Re: Intel SSD data loss: Any possible way this is user / software error?

Evan Jones <evanj@xxxxxxx> · Fri, 13 Aug 2010 12:07:19 -0400

On Aug 13, 2010, at 7:57 , Eric Sandeen wrote:
Just out of curiosity, what do you see when the write cache is on?
Seems counter-intuitive that it'd work better, but talking w/
Ric Wheeler, he was curious... maybe Intel didn't test with the
write cache off?

Data loss is much easier to trigger with the write cache on. It  
happens to me on the first try. With the write cache off, I've only  
been able to get it to occur with large writes (64 kB or larger), and  
only about once every 3 times.

Others have observed data loss with the write cache enabled using  
Intel SSDs. However, no one else seems to report data loss with the  
cache disabled, which makes me wonder if I am doing something wrong.  
With the X25-E:

http://www.mysqlperformanceblog.com/2009/03/02/ssd-xfs-lvm-fsync-write-cache-barrier-and-lost-transactions/

And with the X25-M G2:

http://thread.gmane.org/gmane.os.solaris.opensolaris.zfs/33472

Also, would you be willing to publish the test you're using?
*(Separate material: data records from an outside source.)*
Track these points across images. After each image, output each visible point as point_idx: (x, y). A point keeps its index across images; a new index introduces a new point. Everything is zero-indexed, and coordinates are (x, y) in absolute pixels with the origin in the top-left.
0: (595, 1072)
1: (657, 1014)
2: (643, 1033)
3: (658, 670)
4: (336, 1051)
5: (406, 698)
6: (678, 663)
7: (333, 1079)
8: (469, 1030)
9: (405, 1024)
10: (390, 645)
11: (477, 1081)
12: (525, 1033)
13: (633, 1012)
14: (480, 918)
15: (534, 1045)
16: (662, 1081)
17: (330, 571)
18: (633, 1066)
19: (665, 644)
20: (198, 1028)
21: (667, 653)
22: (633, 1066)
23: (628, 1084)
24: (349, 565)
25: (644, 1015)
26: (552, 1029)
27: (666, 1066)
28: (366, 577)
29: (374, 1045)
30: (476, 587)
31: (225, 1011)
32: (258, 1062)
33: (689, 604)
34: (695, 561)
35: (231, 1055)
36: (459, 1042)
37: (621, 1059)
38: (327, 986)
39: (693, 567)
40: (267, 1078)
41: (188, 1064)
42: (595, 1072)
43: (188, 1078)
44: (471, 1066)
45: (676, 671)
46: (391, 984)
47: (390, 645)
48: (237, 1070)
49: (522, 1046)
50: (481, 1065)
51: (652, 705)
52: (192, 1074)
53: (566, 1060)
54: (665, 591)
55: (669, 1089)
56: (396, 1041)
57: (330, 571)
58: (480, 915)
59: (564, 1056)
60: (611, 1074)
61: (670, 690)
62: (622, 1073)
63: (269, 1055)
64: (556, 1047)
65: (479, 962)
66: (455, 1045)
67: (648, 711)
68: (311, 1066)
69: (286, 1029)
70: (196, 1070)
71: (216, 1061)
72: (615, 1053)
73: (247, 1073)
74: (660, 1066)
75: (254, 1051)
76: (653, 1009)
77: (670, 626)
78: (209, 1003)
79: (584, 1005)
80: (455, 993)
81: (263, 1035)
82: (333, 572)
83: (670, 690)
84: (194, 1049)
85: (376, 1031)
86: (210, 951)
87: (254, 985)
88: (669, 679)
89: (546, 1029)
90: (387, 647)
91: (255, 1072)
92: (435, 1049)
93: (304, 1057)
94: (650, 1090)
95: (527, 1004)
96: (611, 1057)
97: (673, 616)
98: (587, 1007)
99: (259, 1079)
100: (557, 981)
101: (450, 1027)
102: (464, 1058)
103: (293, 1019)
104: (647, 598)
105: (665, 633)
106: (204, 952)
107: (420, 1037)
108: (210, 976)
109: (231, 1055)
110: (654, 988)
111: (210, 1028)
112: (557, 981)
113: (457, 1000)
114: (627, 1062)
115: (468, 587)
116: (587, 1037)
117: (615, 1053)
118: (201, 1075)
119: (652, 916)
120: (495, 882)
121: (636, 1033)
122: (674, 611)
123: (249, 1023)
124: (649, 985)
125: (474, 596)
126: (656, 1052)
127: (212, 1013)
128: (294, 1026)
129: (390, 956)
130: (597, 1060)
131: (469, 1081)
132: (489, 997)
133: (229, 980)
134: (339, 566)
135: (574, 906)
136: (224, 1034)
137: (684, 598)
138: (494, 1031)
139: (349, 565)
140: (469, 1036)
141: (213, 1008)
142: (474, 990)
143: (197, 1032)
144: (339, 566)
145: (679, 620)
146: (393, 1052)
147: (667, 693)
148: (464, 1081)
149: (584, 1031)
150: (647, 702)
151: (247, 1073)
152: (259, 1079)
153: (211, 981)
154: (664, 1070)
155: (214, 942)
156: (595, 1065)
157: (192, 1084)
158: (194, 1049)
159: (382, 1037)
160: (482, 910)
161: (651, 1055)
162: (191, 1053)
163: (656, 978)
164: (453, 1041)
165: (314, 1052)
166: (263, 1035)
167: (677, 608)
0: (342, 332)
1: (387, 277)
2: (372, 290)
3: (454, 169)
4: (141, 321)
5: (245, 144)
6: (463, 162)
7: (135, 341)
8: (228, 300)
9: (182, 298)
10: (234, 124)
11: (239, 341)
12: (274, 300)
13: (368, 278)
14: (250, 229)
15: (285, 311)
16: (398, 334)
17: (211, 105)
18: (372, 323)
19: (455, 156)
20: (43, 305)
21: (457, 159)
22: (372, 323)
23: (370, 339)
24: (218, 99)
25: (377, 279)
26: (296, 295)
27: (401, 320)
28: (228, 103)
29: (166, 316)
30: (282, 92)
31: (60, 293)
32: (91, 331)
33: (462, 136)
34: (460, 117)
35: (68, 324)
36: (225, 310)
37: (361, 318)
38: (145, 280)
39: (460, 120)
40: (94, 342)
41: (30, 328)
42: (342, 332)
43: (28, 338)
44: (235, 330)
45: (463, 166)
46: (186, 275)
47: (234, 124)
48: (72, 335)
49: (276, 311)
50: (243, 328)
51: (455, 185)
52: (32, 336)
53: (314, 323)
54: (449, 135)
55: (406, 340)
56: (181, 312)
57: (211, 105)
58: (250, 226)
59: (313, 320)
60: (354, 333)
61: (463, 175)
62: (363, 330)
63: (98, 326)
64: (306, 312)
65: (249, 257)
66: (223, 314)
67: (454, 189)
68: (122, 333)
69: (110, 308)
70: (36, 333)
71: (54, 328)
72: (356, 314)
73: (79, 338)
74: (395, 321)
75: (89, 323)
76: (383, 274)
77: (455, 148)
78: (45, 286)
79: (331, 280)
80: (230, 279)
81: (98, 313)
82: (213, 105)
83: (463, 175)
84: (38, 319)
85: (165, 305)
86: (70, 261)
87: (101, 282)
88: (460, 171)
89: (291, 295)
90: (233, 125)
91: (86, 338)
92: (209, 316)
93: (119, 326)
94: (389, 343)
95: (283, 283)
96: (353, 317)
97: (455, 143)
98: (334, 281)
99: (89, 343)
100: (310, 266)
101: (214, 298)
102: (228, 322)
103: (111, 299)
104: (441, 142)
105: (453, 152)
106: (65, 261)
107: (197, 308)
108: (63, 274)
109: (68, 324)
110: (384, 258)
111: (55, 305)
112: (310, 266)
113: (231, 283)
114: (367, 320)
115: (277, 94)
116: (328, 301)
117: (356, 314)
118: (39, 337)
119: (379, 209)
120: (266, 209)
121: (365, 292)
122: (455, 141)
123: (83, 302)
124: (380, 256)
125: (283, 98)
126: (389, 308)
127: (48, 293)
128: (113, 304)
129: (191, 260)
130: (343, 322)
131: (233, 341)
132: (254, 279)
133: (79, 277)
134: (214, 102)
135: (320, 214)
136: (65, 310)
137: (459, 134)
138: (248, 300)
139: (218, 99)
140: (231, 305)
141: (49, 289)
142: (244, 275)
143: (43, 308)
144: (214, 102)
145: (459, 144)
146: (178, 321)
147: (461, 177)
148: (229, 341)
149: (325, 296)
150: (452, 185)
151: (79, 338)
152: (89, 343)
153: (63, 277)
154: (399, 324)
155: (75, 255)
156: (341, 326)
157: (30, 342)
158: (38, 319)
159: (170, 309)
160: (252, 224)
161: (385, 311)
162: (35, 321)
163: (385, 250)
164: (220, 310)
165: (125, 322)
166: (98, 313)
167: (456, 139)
The programs I have been using are here (but see below):

http://people.csail.mit.edu/evanj/hg/index.cgi/hstore/file/tip/logging/minlogcrash.c
http://people.csail.mit.edu/evanj/hg/index.cgi/hstore/file/tip/logging/logfilecrashserver.cc

minlogcrash.c is actually a simplified version of my *real* test  
program (below). However, that program has a lot of dependencies and  
unrelated crap. Unfortunately, I'm away from my hardware for the next  
10 days or so, so minlogcrash has not actually been crash tested. I  
think it should be equivalent, but just in case, the crash tested  
version is here:

http://people.csail.mit.edu/evanj/hg/index.cgi/hstore/file/tip/logging/logfilecrash.cc

My test procedure:

1. Start logfilecrashserver on a workstation:

./logfilecrashserver 12345

2. Start minlogcrash on the system under test (using large writes is  
more likely to lose data: 128 kB or so):

./minlogcrash tmp workstation 12345 131072

3. Once the workstation starts receiving log records, pull the power  
from the back of the SSD.
4. Power off the system (my system doesn't support hotplug, so losing  
the power on the SSD makes it unhappy)
5. Reconnected power to the SSD.
6. Power the server back on.
7. Observe the output of logfilecrash using hexdump.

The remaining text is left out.